Although much of the federal government's evidence against the alleged terrorists remains under seal owing to claims of national security, the public has been offered small glimpses in government reports available at the federal courthouse in Miami and in previously unseen records from the Broward State Attorney's Office in Fort Lauderdale.

Before he entered the world of big-time terrorism, Padilla flashed his piece, ran his mouth, and beat up on a few prison guards. Later, according to wiretaps, he was trained in terrorism camps overseas. He traveled throughout the Middle East and to Afghanistan, where he allegedly met with one of Osama bin Laden's lieutenants. Wiretaps suggest Padilla was well funded as he trained and met with various organizations and people affiliated with al-Qaeda.

Yet the federal government seems to be having a difficult time proving Padilla was as dangerous as once believed — or even a terrorist at all. Of the more than 1000 pages of court documents that have been unsealed, most highlight the case's ambiguities. The prosecutors' weak case was diminished further last month when U.S. District Judge Marcia G. Cooke threw out the government's sole terrorism count: that the five men conspired to murder, kidnap, and maim persons in a foreign country. The decision, which is now under appeal and could delay the trial, hamstrings federal prosecutors. Without the charge, Padilla and his alleged allies-in-terror face a maximum of only fifteen years in the federal pen.

Imagine the absurdity if the man once said to have the means to detonate a nuclear device in one of America's most densely populated urban areas — the first U.S. citizen to have his Constitutional rights stripped away by presidential decree — got no more than ten years in the clink.

In portraying Padilla as an evil mastermind behind a plot to kill thousands, the federal government forgot one thing: He's just a punk. Federal and state court records prove that much.

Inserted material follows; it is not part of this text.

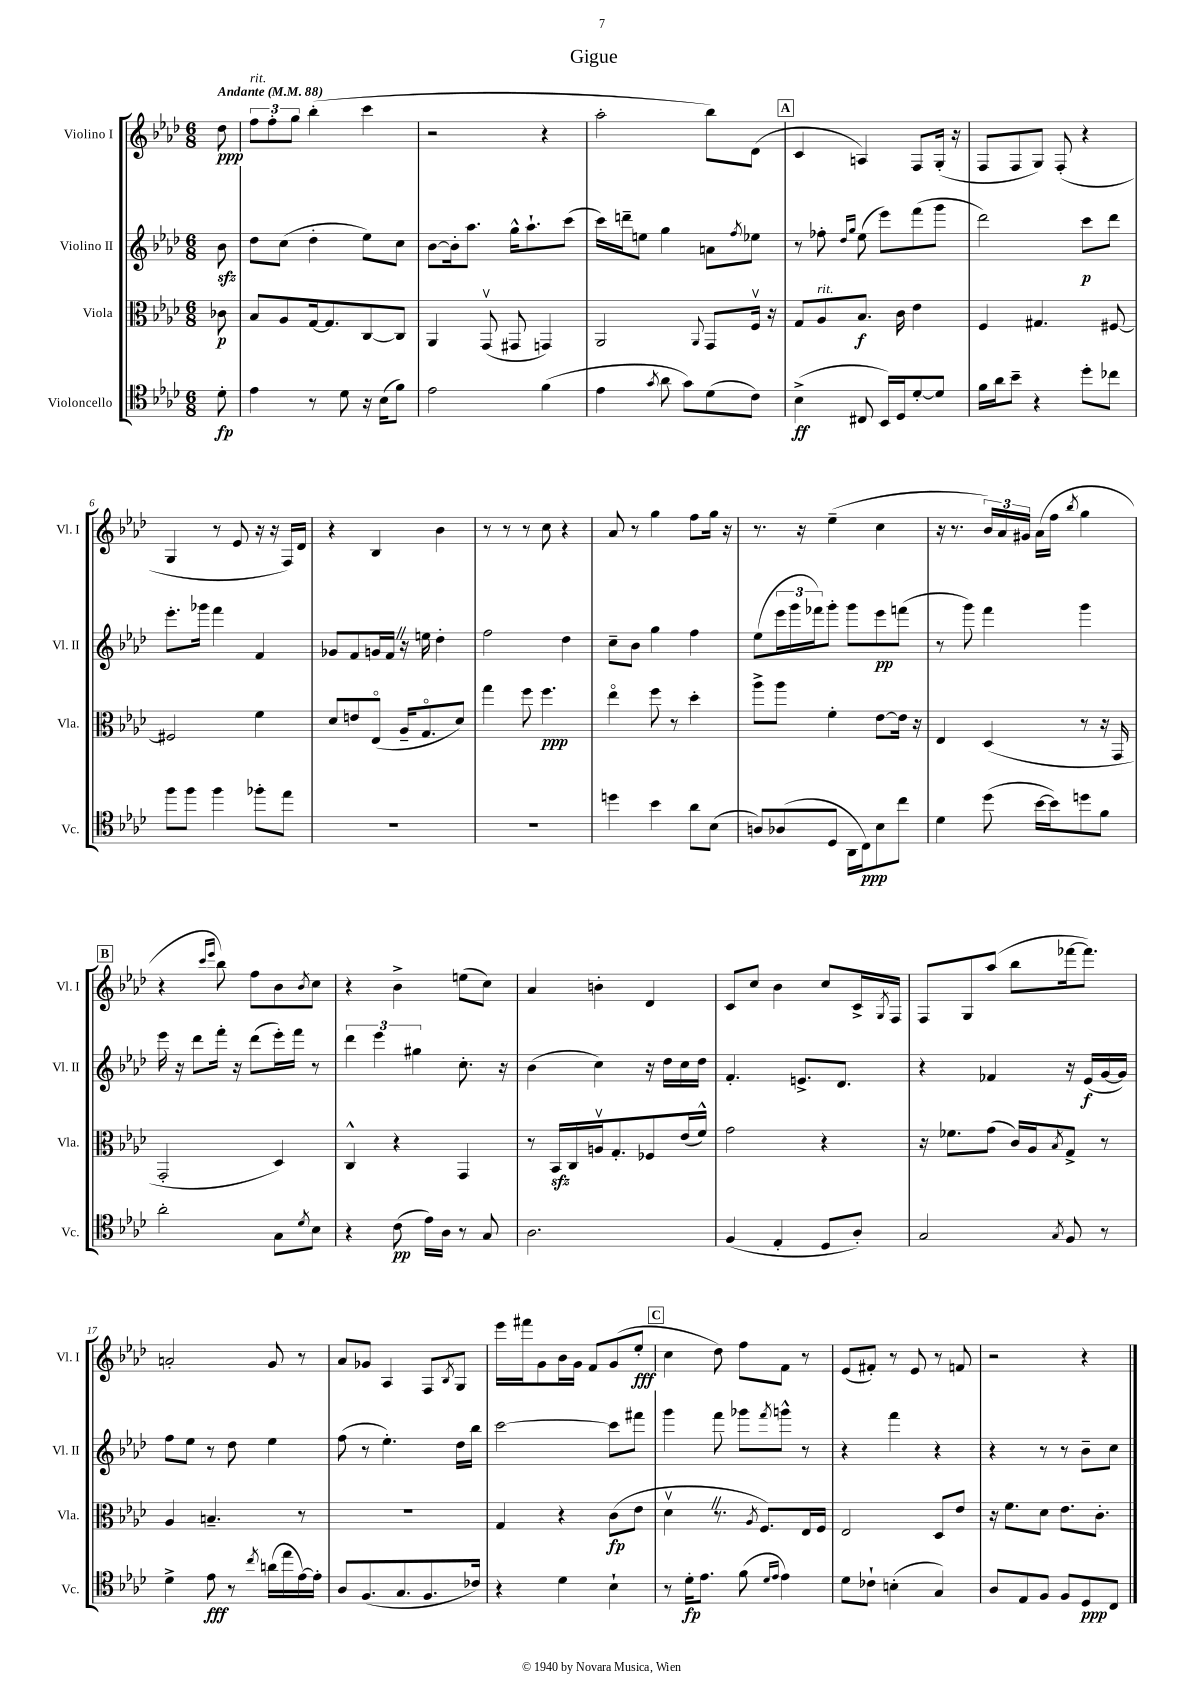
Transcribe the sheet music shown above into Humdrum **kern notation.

They called him "Pucho." As a little boy, Jose Padilla was chunky. Born in Brooklyn to Estela Ortega Lebron, a widowed mother of Puerto Rican descent, he grew up in New York and then moved to Chicago's West Side when he was in his early teens.

There the young Pucho began to run with members of the Latin Kings. Because he was a juvenile at the time, details of his early criminal life in Chicago are difficult to obtain. The Chicago Sun-Times reported he was arrested five times in the Windy City from 1985 to 1991. At age fourteen he was incarcerated in a juvenile detention center for his role in the stabbing death of a Mexican immigrant in Chicago. He was released in May 1998, six months before his eighteenth birthday.

In 1991 the 21-year-old Padilla followed his mother to South Florida. She lived in Plantation, he in Sunrise. Padilla held various jobs at local hotels. It was in Broward County that he met Cherie Stultz, who had emigrated from Jamaica. They began dating.

But the relationship didn't help Padilla shake his old ways.